Once each base rendering was complete, I brought them into Photoshop along with the photographs of views outside of the windows. My first step with this render was to get the proportions of the exterior scene to match with the rendering. Then, I adjusted the brightness and contrast of the base render to blend with the view in the photograph and added entourage. The last step was to bring the final rendering into Topaz Labs Adjust and apply a filter to add depth to the wood floors and blend elements in the rendering together.
This first interior rendering of the NYC Micro Dwellings focuses on the multi-fold door system and the folding table that’s built into the side of the cabinet. When in use, the table is easily folded down and stackable chairs are taken out of the cabinet. The multi-fold door system is able to open the interior spaces to the exterior, allowing passive cooling in the spring, summer, and fall.

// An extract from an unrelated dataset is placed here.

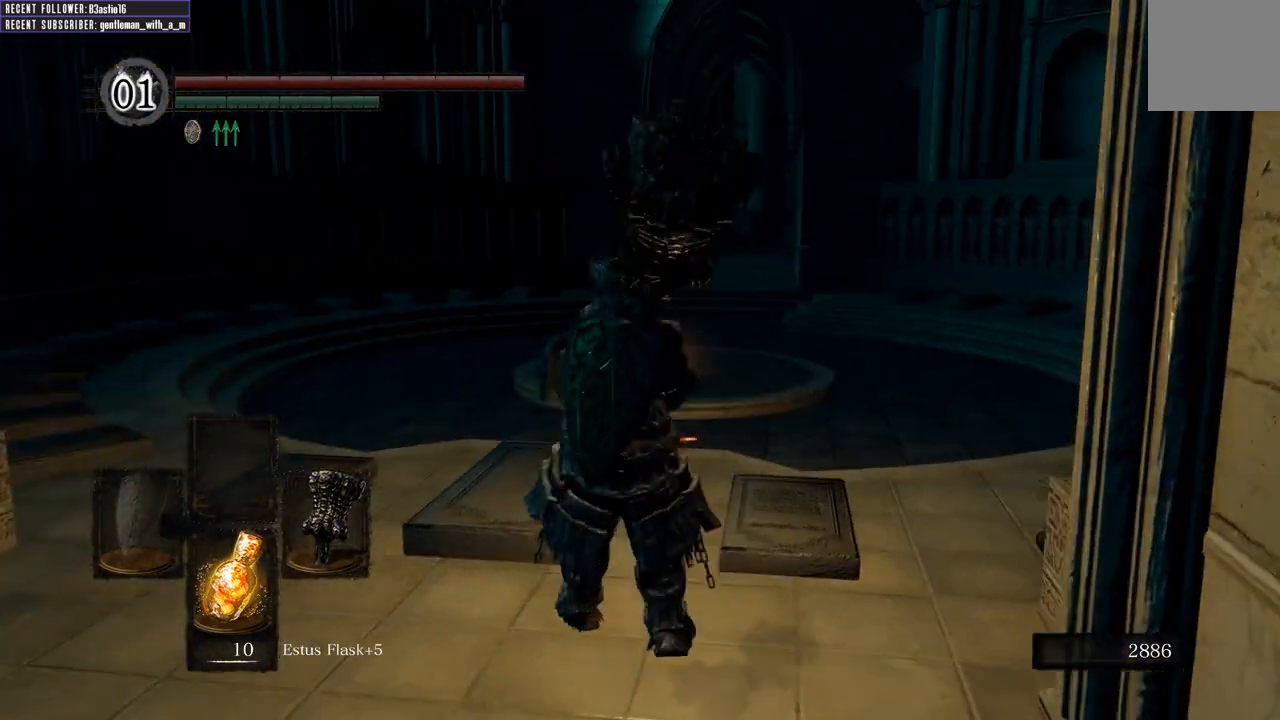
{"buttons": [], "left_stick": "center", "right_stick": "center", "events": [[300, "left_stick", "up-left"], [467, "left_stick", "center"]]}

Interior render from the kitchen looking towards Henry Hudson expressway
Interior render of the multi-purpose space with the Murphy bed stowed away
Interior render of the multi-purpose space with the Murphy bed down
The second and third interior renders are the same view and focuses on the multi-purpose space. In the first render, the Murphy bed is stowed away, which creates a living room space and the second render shows the Murphy bed open. This simple feature opens the space for various activities throughout the day. By opening the multi-fold door system beside the Murphy bed, the space would feel larger and the threshold between interior and exterior would be blurred.
It’s been a very busy week developing these all of these renderings and I’ve been excited to finally share them in a post with you. Over the next few weeks, I’ll be wrapping up this project by finalizing floor plans, a section perspective of the building, and any other visuals that I might think of along the way. I’ll also be developing making-of posts for the NYC Micro Dwellings renderings in the post-processing stages and it’ll be posted to my tutorials page.